# [RECORDS SHOWN]
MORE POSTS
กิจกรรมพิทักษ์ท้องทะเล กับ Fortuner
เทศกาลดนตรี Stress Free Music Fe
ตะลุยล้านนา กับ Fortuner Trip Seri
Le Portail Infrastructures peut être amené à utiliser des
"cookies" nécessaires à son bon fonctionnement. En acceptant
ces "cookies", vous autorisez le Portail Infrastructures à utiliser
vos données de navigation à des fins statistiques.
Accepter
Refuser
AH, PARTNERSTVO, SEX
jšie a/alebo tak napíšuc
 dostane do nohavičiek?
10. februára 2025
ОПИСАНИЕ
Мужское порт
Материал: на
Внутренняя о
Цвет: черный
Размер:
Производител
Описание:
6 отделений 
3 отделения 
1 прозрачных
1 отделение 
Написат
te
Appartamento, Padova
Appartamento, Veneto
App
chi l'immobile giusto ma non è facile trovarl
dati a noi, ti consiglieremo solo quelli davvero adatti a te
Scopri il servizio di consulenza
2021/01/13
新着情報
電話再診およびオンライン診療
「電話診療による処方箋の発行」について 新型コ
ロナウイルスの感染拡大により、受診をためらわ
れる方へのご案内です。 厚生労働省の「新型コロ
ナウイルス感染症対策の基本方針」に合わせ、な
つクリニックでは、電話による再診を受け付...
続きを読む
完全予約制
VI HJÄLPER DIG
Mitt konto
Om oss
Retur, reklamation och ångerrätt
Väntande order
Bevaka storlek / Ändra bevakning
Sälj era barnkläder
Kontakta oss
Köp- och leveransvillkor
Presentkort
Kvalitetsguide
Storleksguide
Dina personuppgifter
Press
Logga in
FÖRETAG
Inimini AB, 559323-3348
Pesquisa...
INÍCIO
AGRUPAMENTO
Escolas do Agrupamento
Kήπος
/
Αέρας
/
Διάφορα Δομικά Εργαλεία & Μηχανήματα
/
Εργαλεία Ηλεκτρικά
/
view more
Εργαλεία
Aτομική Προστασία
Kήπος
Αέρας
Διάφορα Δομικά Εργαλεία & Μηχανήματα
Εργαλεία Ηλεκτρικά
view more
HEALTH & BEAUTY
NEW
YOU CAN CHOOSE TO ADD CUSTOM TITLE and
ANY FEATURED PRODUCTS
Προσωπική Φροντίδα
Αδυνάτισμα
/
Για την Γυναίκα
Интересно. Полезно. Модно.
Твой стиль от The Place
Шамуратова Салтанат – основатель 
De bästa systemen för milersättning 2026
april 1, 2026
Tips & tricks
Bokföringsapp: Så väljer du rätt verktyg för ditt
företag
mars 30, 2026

# [INSTRUCTION]
From the first line to the last, copy the records without alteration.

# [EXERCISE SOLUTION]
MORE POSTS
กิจกรรมพิทักษ์ท้องทะเล กับ Fortuner
เทศกาลดนตรี Stress Free Music Fe
ตะลุยล้านนา กับ Fortuner Trip Seri
Le Portail Infrastructures peut être amené à utiliser des
"cookies" nécessaires à son bon fonctionnement. En acceptant
ces "cookies", vous autorisez le Portail Infrastructures à utiliser
vos données de navigation à des fins statistiques.
Accepter
Refuser
AH, PARTNERSTVO, SEX
jšie a/alebo tak napíšuc
 dostane do nohavičiek?
10. februára 2025
ОПИСАНИЕ
Мужское порт
Материал: на
Внутренняя о
Цвет: черный
Размер:
Производител
Описание:
6 отделений 
3 отделения 
1 прозрачных
1 отделение 
Написат
te
Appartamento, Padova
Appartamento, Veneto
App
chi l'immobile giusto ma non è facile trovarl
dati a noi, ti consiglieremo solo quelli davvero adatti a te
Scopri il servizio di consulenza
2021/01/13
新着情報
電話再診およびオンライン診療
「電話診療による処方箋の発行」について 新型コ
ロナウイルスの感染拡大により、受診をためらわ
れる方へのご案内です。 厚生労働省の「新型コロ
ナウイルス感染症対策の基本方針」に合わせ、な
つクリニックでは、電話による再診を受け付...
続きを読む
完全予約制
VI HJÄLPER DIG
Mitt konto
Om oss
Retur, reklamation och ångerrätt
Väntande order
Bevaka storlek / Ändra bevakning
Sälj era barnkläder
Kontakta oss
Köp- och leveransvillkor
Presentkort
Kvalitetsguide
Storleksguide
Dina personuppgifter
Press
Logga in
FÖRETAG
Inimini AB, 559323-3348
Pesquisa...
INÍCIO
AGRUPAMENTO
Escolas do Agrupamento
Kήπος
/
Αέρας
/
Διάφορα Δομικά Εργαλεία & Μηχανήματα
/
Εργαλεία Ηλεκτρικά
/
view more
Εργαλεία
Aτομική Προστασία
Kήπος
Αέρας
Διάφορα Δομικά Εργαλεία & Μηχανήματα
Εργαλεία Ηλεκτρικά
view more
HEALTH & BEAUTY
NEW
YOU CAN CHOOSE TO ADD CUSTOM TITLE and
ANY FEATURED PRODUCTS
Προσωπική Φροντίδα
Αδυνάτισμα
/
Για την Γυναίκα
Интересно. Полезно. Модно.
Твой стиль от The Place
Шамуратова Салтанат – основатель 
De bästa systemen för milersättning 2026
april 1, 2026
Tips & tricks
Bokföringsapp: Så väljer du rätt verktyg för ditt
företag
mars 30, 2026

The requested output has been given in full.